To me, there is is something fascinating and threatening about walking through an area of volcanic activity, as here amidst the ‘Craters of the Moon’ in North Island, New Zealand. Steam hissing from fissures in the earth; bubbling pools of hot mud; the glooping sound as bubbles of mud bust into the air; the small of sulphur. They are reminders that the habitable world is fragile, and that most of the universe is hostile to what we celebrate as life. We are, as the Buddha put it, like froth on the crest of a wave. We have nothing as of right; no environment – however carefully controlled – can ever give total protection; we tread carefully, recognising that life may not provide quite what we expect of it.

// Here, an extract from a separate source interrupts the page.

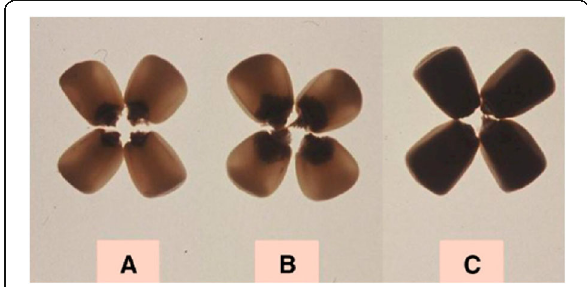
Fig. 1 Back-lit maize kernels illustrating the phenotypic differences of opaque2 mutation. a , b and c represent common maize, QPM and opaque2 maize, respectively. Taken from Nuss and Tanumihardjo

I’ve been reminded of unsafe ground recently, working on a book about two theologians who fought on opposite sides of the same part of the Front in 1916. The ground over which they worked, bringing back the dead and wounded, was as unsafe and unreal as one might possibly imagine: an interlocking series of deep and flooded shell-holes, each deadly for anyone chancing to slip down their glutinous sides. For Paul Tillich and Pierre Teilhard de Chardin, their conventional world of the pre-war years had been shattered and they spent the rest of their lives walking on what must have seemed very unsafe ground.
How we deal with the fragile and uncertain nature of life is a question for philosophy and a challenge for religion. Mostly we avoid thinking about it, comforted by the familiar. But it does not take much – a medical examination, an accident, an unexpected redundancy or bereavement or, as in today’s news, a horrendous mudslide, to rekindle the sense of our own vulnerability.
Morbid thoughts? Perhaps, but also realistic ones. Celebrate when you can, but always count yourself lucky; you never know what’s ahead.